TANJUNGPINANG — Anggota Banggar DPRD Kota Tanjungpinang, Adhafi Anantama Putra, mendesak Dishub setempat untuk membenahi sistem pengelolaan retribusi parkir yang dinilai bocor. Hal ini disampaikan dalam rapat pembahasan bersama Dishub, Kamis (2/7/2026), setelah data menunjukkan target retribusi parkir tak pernah tercapai secara signifikan.
Berdasarkan data dari Badan Pengelola Pendapatan dan Retribusi Daerah (BP2RD), realisasi retribusi parkir di Tanjungpinang selama beberapa tahun terakhir hanya berkisar 50 persen dari target yang ditetapkan. Padahal, jumlah juru parkir di kota ini terbilang banyak.

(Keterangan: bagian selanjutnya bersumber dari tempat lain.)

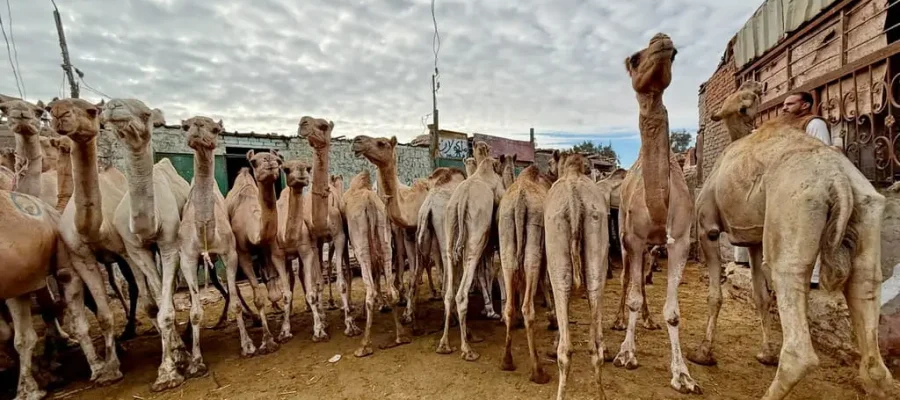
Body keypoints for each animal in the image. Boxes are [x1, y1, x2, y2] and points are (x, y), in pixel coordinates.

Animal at [298, 116, 358, 337]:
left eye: (323, 126)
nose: (303, 123)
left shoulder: (339, 236)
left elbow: (341, 281)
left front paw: (350, 324)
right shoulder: (314, 241)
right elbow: (318, 282)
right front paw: (320, 326)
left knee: (345, 269)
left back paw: (346, 306)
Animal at [342, 170, 409, 356]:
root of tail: (369, 203)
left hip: (361, 246)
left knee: (370, 291)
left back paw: (364, 345)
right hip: (385, 241)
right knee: (391, 289)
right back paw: (400, 336)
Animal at [435, 155, 506, 361]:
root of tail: (461, 202)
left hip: (450, 238)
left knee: (449, 293)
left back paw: (444, 345)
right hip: (475, 237)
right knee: (461, 294)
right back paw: (467, 350)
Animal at [497, 163, 554, 384]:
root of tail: (520, 203)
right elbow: (545, 281)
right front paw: (552, 318)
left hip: (505, 238)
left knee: (510, 305)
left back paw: (507, 361)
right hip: (534, 239)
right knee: (528, 306)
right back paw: (538, 371)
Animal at [687, 81, 894, 400]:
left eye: (745, 96)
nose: (758, 85)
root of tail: (837, 179)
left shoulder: (706, 227)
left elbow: (715, 295)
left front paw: (703, 353)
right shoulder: (754, 239)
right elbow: (760, 296)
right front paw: (765, 354)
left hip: (794, 209)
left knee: (799, 342)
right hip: (866, 210)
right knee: (865, 290)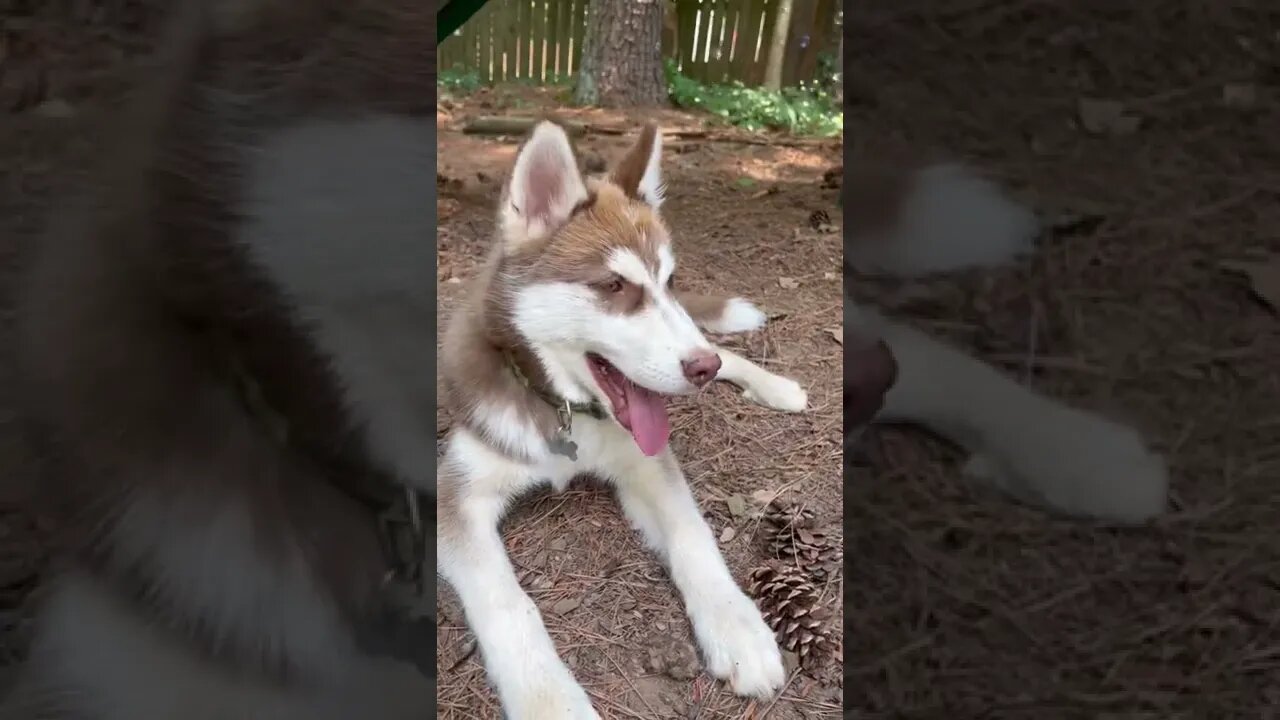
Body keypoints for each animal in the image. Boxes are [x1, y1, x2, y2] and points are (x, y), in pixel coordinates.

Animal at [435, 120, 803, 712]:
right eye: (613, 286)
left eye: (669, 282)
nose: (701, 368)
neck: (564, 411)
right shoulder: (457, 496)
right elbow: (508, 603)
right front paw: (549, 701)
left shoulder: (646, 463)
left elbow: (693, 535)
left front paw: (737, 627)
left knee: (730, 353)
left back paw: (776, 386)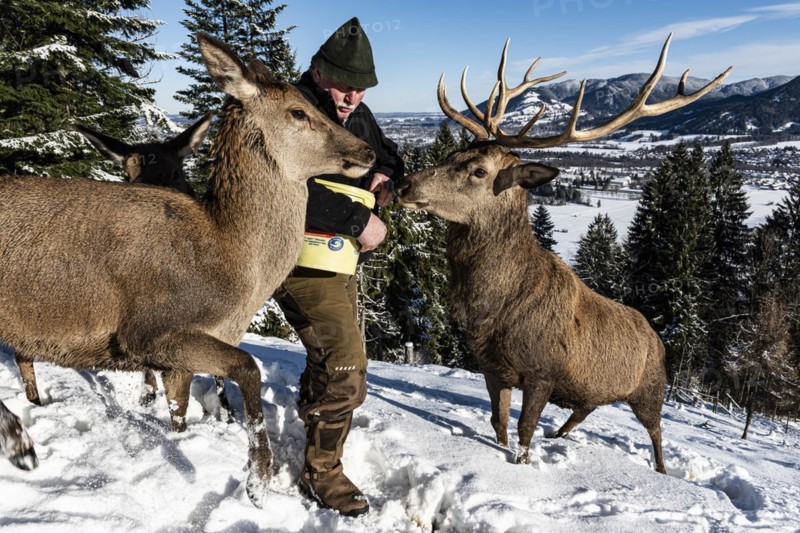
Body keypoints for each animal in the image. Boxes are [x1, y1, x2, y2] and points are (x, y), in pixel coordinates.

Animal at [0, 33, 375, 506]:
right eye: (298, 111)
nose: (366, 150)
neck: (231, 266)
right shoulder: (150, 329)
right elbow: (247, 367)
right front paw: (258, 479)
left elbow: (180, 411)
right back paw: (21, 444)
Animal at [398, 34, 731, 473]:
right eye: (452, 154)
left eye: (479, 171)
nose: (405, 184)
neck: (492, 309)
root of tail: (658, 340)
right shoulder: (491, 366)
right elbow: (498, 422)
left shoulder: (543, 371)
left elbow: (524, 432)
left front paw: (521, 464)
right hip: (600, 390)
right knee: (585, 408)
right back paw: (559, 435)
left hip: (650, 388)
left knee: (656, 431)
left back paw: (660, 470)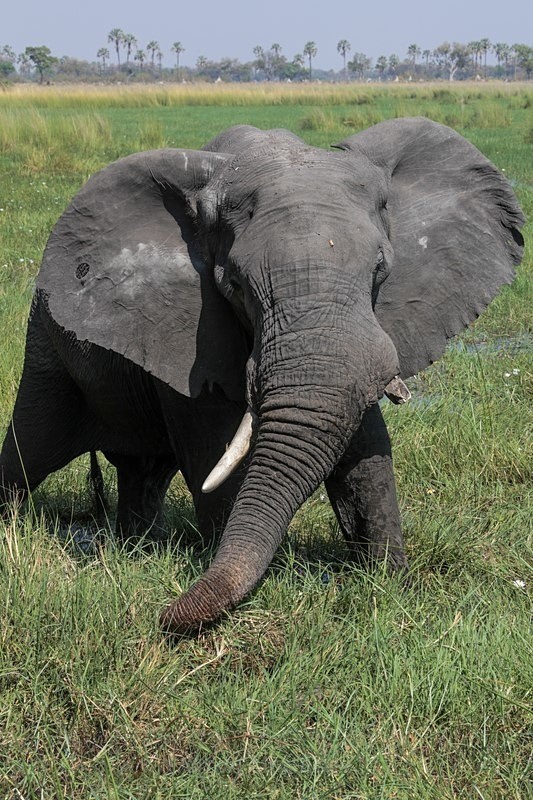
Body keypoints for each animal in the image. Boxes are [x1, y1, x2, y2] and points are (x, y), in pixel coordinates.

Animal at [0, 118, 524, 635]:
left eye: (381, 269)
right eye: (233, 285)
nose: (161, 616)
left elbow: (365, 453)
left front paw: (389, 584)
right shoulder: (192, 333)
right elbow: (214, 458)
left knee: (141, 471)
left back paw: (136, 547)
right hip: (46, 344)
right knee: (31, 448)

“Sudah beberapa tahun kita melihat data dari BP2RD, retribusi parkir ini selalu tidak tercapai. Kondisi ini mengindikasikan masih adanya kebocoran yang harus segera dibenahi,” ujar Adhafi dalam rapat tersebut.
Adhafi menegaskan dirinya tidak sepakat jika pemerintah berencana menaikkan tarif parkir dalam waktu dekat. Menurutnya, persoalan utama bukan pada besaran tarif, melainkan pada sistem pengelolaan yang belum maksimal.

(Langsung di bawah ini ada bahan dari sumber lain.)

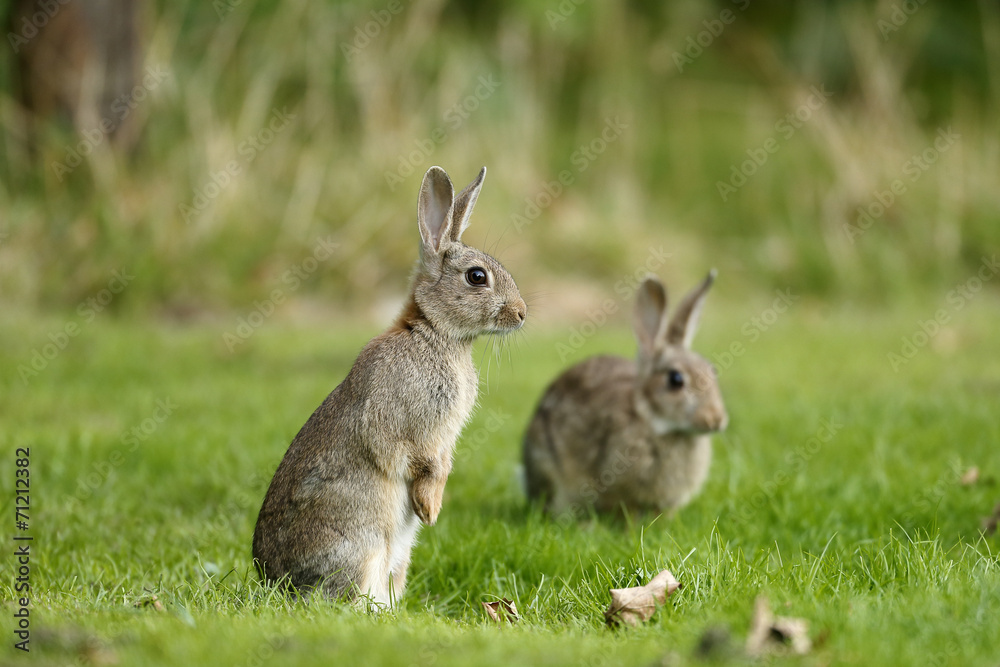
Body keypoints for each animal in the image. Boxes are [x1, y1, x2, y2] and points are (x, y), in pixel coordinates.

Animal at [253, 166, 526, 607]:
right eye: (476, 277)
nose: (521, 314)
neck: (434, 333)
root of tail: (275, 581)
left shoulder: (443, 439)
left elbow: (441, 463)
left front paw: (430, 511)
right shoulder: (402, 426)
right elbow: (414, 460)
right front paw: (430, 510)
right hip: (363, 546)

“Dengan tarif yang berlaku saat ini saja target belum tercapai. Jika tarif dinaikkan dua kali lipat tanpa perbaikan sistem, justru dikhawatirkan akan memperbesar potensi kebocoran dan penyalahgunaan oleh oknum juru parkir,” tegasnya.
Sebagai langkah konkret meningkatkan PAD, Adhafi mengusulkan agar Dishub berkolaborasi lebih intensif dengan Satuan Lalu Lintas (Satlantas) Polres Tanjungpinang. Penertiban parkir liar perlu digencarkan kembali melalui penegakan Peraturan Daerah (Perda) tentang parkir.
Menurutnya, kendaraan yang parkir di lokasi terlarang atau melanggar rambu-rambu dapat ditindak tegas melalui penderekan maupun penggembokan, sebagaimana pernah diterapkan sebelumnya.
“Dengan penegakan aturan yang konsisten dan pengawasan yang lebih ketat, saya optimistis kebocoran PAD dari sektor parkir yang telah terjadi selama bertahun-tahun dapat ditekan, sehingga pendapatan daerah Kota Tanjungpinang bisa meningkat,” pungkasnya.